June 27, 2011 - Trenton, NJ - With four days left before the Legislature breaks for the summer, one of the most controversial and costly bills up for debate - first considered just last Thursday - would provide up to $150 million in state subsidies for luxury condominiums. The subsidies would be allowed in just nine municipalities in the state, including the Gold Coast’s Hoboken and Jersey City.

“While hard-working New Jerseyans pay more and more in property taxes, the Legislature is considering granting $150 million in tax breaks for million-dollar condominiums,” Fair Share Housing Center Associate Director Kevin Walsh said.

The proposed legislation, S2972, has as its main sponsor Sen. Raymond Lesniak (D-Union), who has drawn controversy over the past year for a number of legislative proposals regarding housing policy. The bill came to light for the first time late Friday, as an amendment to an existing bill. The legislation would eliminate a requirement that the “Urban Hub Tax Credit” only be used for developments including apartments and condominiums affordable to middle-class families, and instead place no price limit on developments that could be built with the $150 million in state subsidies. With only four days left before the Legislature’s summer break, the full Senate could take up the bill as soon as today. An identical bill was introduced in the Assembly on Thursday to allow the legislation to pass by June 30.

Although seven other municipalities are eligible to receive the subsidies, Hoboken and Jersey City are expected to benefit the most because of their strong real estate markets. Selected cities with weaker real estate markets, such as Newark and Camden, in theory are eligible. But those cities, which could use the credits to build middle-class homes, are expected to receive significantly less than their wealthier counterparts. And other cities such as Paterson and Passaic are excluded altogether.

“What’s good for Sen. Lesniak’s law firm clients like Hoboken is not necessarily good for the taxpayers of New Jersey,” Walsh added. “A $150 million state subsidy that could have been used for every single one of the Gold Coast Real Estate Blog’s Ten Most Expensive Condominiums in Jersey City does not pass the smell test.”

Walsh noted that the legislation, which was not even available to the public until approximately 24 hours after it was voted on in committee last Thursday, is one of three pieces of legislation being considered without public input this week to reduce housing opportunities for working families, seniors, and people with special needs to live near jobs and transit.
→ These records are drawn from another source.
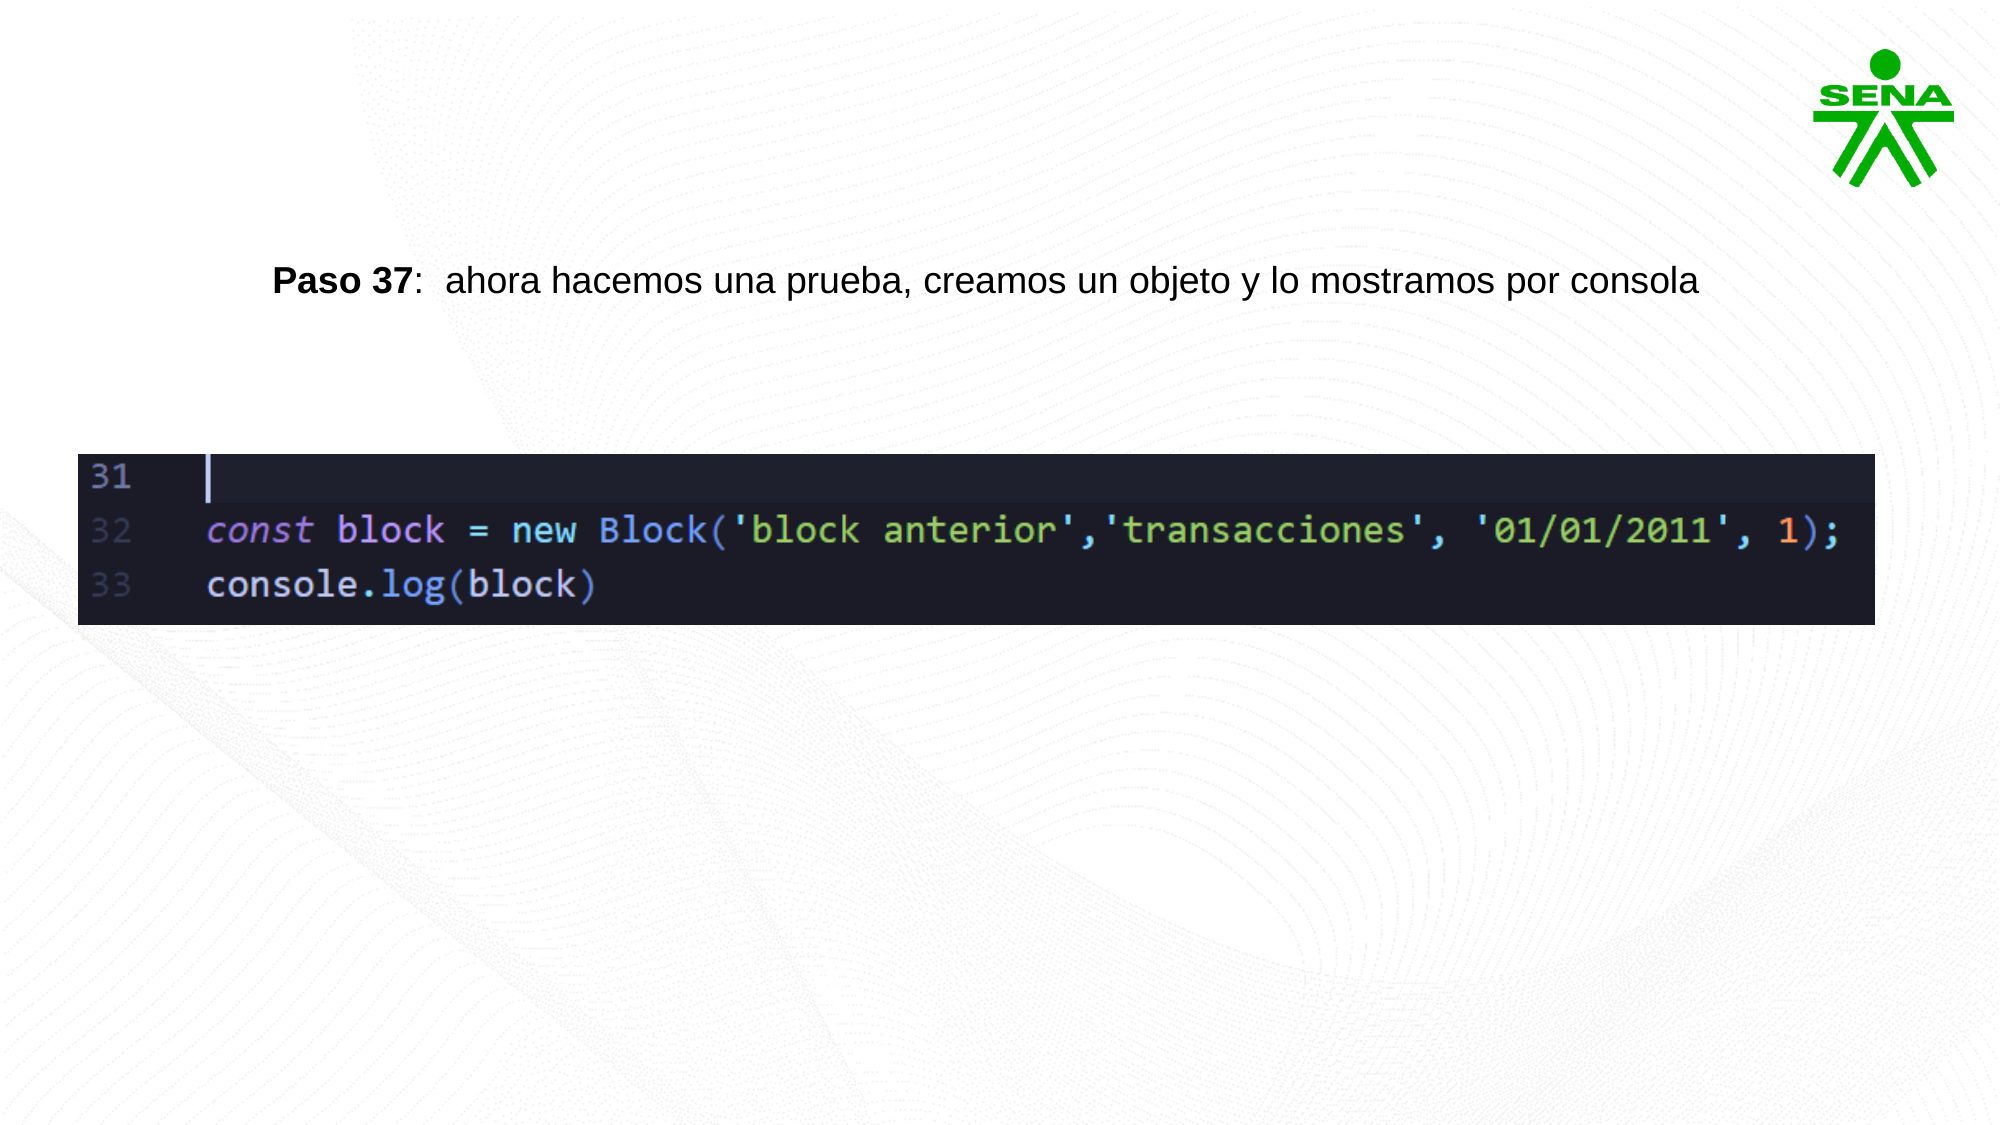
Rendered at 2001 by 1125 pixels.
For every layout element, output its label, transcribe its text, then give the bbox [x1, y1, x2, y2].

picture [0, 0, 2000, 1125]
text_box Paso 37: ahora hacemos una prueba, creamos un objeto y lo mostramos por consola [257, 245, 1743, 309]
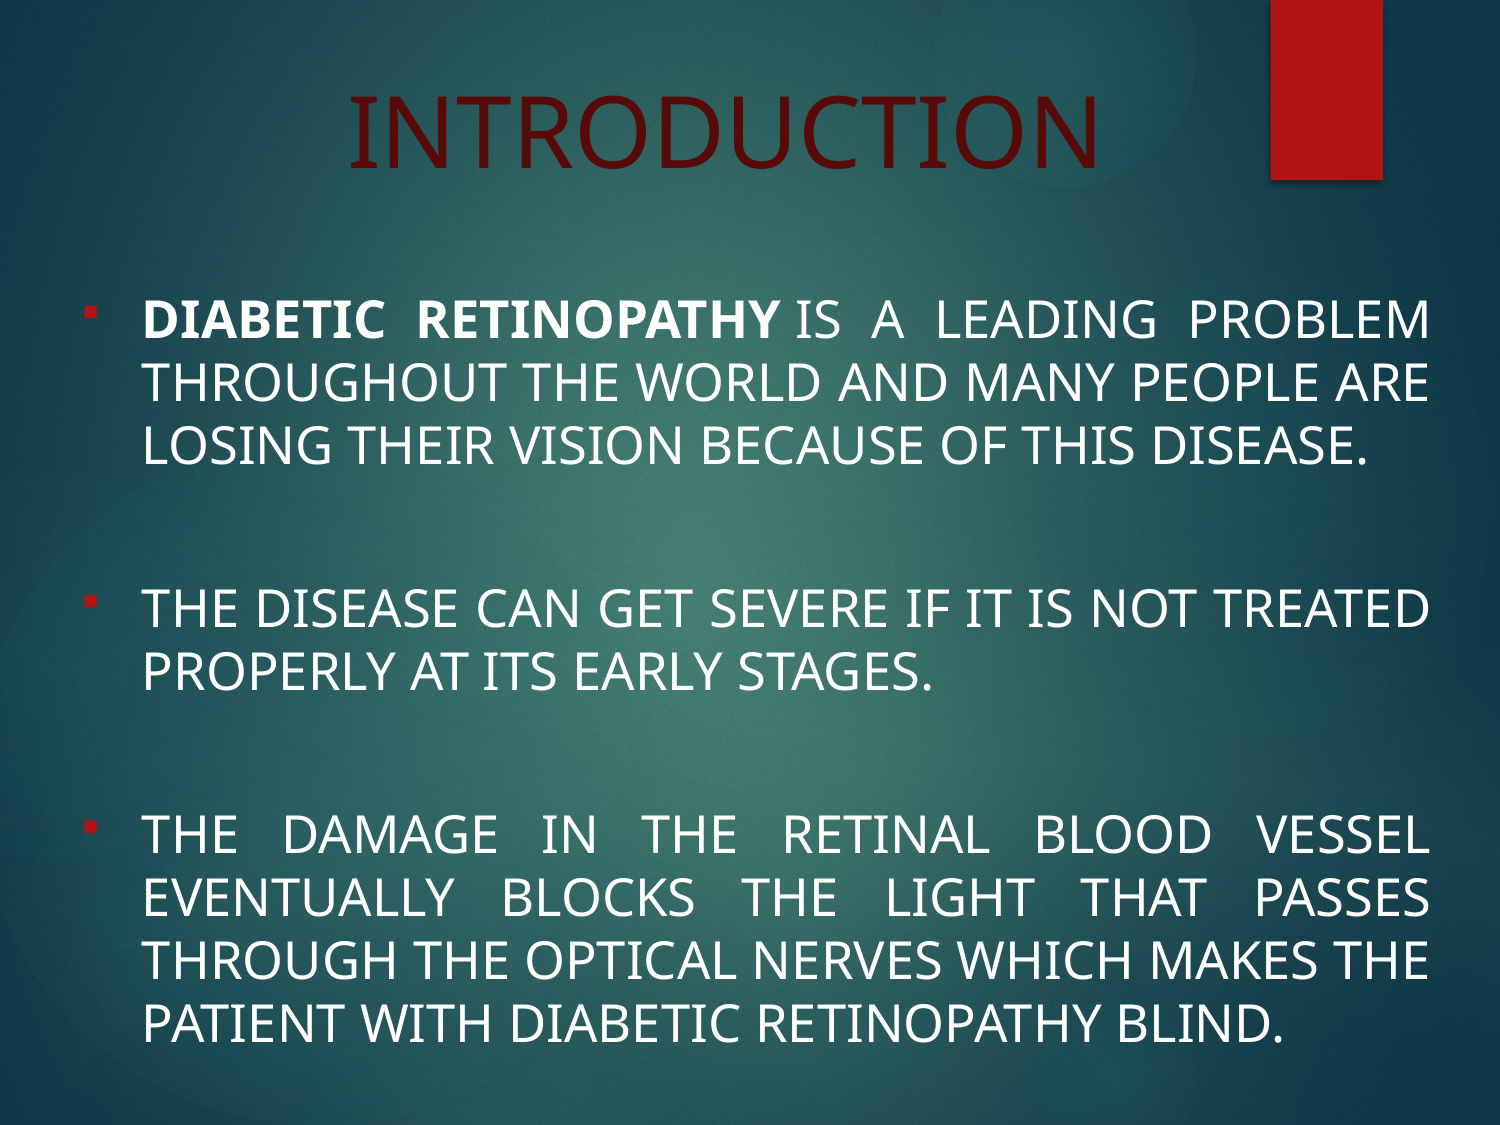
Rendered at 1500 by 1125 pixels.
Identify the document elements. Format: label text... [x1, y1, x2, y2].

title INTRODUCTION [53, 42, 1400, 197]
list Diabetic retinopathy is a leading problem throughout the world and many people are losing their vision because of this disease. The disease can get severe if it is not treated properly at its early stages. The damage in the retinal blood vessel eventually blocks the light that passes through the optical nerves which makes the patient with Diabetic Retinopathy blind. [64, 278, 1447, 1094]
The other two are:

  • S2974 (also being sponsored by Lesniak) which would permanently repeal the state’s non-residential development fee, a prime source of funding for housing choices. The bill text is not even available online four days before the end of the session.

  • The state’s budget in which Gov. Christie has proposed to divert funding from the state’s Affordable Housing Trust Fund and provide zero funding from that fund for construction or renovation of homes affordable to families, seniors, and people with special needs. It is not clear yet whether the Democrats’ alternative budget will treat this fund differently.

“If the various legislation being considered passes this week, the state will be taking money away from working families, seniors, and people with special needs throughout suburban, rural, and urban New Jersey,” Walsh said. “It’s not fair to ask middle class homeowners to subsidize building luxury condos in Hoboken.”

Fair Share Housing Center, founded in 1975, is based in Cherry Hill. It is the only public interest organization devoted entirely to defending the housing rights of New Jersey’s poor through implementing the Mount Laurel doctrine, which requires that each municipality provide its fair share of housing affordable to low- and moderate-income people.

An earlier version of this press release contained an inadvertent error. It stated that Paterson would not be eligible for any Urban Hub Tax Credits. Paterson is in fact eligible. However, we believe that cities like Paterson, Camden, and Newark would receive fewer tax credits than Hoboken and Jersey City due to the stronger market in Hoboken and Jersey City and the $150 million total cap on tax credits. Fair Share Housing Center regrets the error.